*** Begin section ***
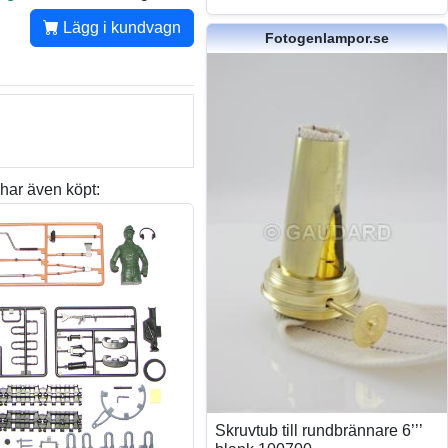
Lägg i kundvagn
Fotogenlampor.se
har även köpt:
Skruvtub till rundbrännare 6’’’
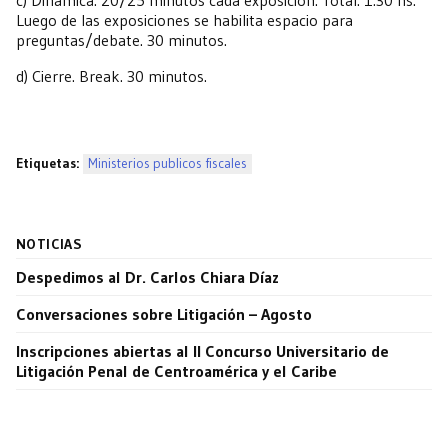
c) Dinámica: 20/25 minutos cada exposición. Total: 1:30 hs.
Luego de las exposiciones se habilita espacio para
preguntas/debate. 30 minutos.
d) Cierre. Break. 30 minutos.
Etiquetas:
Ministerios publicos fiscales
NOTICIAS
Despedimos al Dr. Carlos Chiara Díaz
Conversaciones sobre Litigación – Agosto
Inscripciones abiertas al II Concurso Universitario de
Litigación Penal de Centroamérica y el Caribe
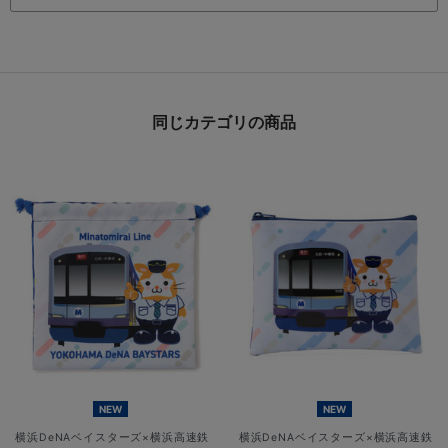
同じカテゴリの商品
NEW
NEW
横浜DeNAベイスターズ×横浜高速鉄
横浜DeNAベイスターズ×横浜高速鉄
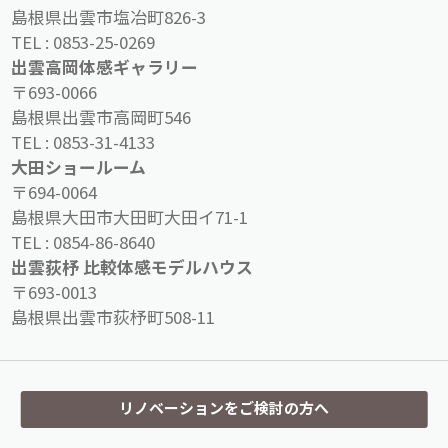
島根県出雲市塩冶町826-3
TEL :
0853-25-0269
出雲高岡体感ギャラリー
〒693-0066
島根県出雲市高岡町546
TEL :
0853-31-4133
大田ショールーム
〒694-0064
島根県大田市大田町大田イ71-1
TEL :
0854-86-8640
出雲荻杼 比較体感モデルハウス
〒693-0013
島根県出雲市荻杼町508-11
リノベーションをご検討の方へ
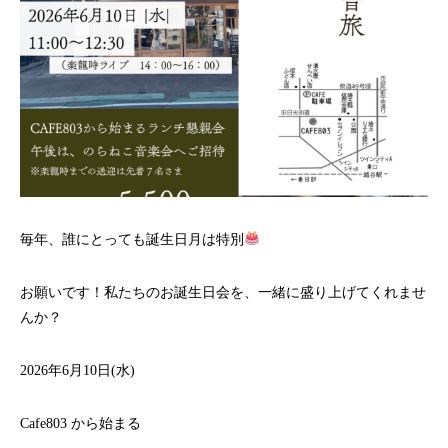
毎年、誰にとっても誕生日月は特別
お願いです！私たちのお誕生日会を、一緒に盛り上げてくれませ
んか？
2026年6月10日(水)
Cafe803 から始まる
*** End section ***
# What you should do
Write out every line of the listing exactly as written, and leave the pictures out.

# Solution for this problem
Lägg i kundvagn
Fotogenlampor.se
har även köpt:
Skruvtub till rundbrännare 6’’’
c) Dinámica: 20/25 minutos cada exposición. Total: 1:30 hs.
Luego de las exposiciones se habilita espacio para
preguntas/debate. 30 minutos.
d) Cierre. Break. 30 minutos.
Etiquetas:
Ministerios publicos fiscales
NOTICIAS
Despedimos al Dr. Carlos Chiara Díaz
Conversaciones sobre Litigación – Agosto
Inscripciones abiertas al II Concurso Universitario de
Litigación Penal de Centroamérica y el Caribe
同じカテゴリの商品
NEW
NEW
横浜DeNAベイスターズ×横浜高速鉄
横浜DeNAベイスターズ×横浜高速鉄
島根県出雲市塩冶町826-3
TEL :
0853-25-0269
出雲高岡体感ギャラリー
〒693-0066
島根県出雲市高岡町546
TEL :
0853-31-4133
大田ショールーム
〒694-0064
島根県大田市大田町大田イ71-1
TEL :
0854-86-8640
出雲荻杼 比較体感モデルハウス
〒693-0013
島根県出雲市荻杼町508-11
リノベーションをご検討の方へ
毎年、誰にとっても誕生日月は特別
お願いです！私たちのお誕生日会を、一緒に盛り上げてくれませ
んか？
2026年6月10日(水)
Cafe803 から始まる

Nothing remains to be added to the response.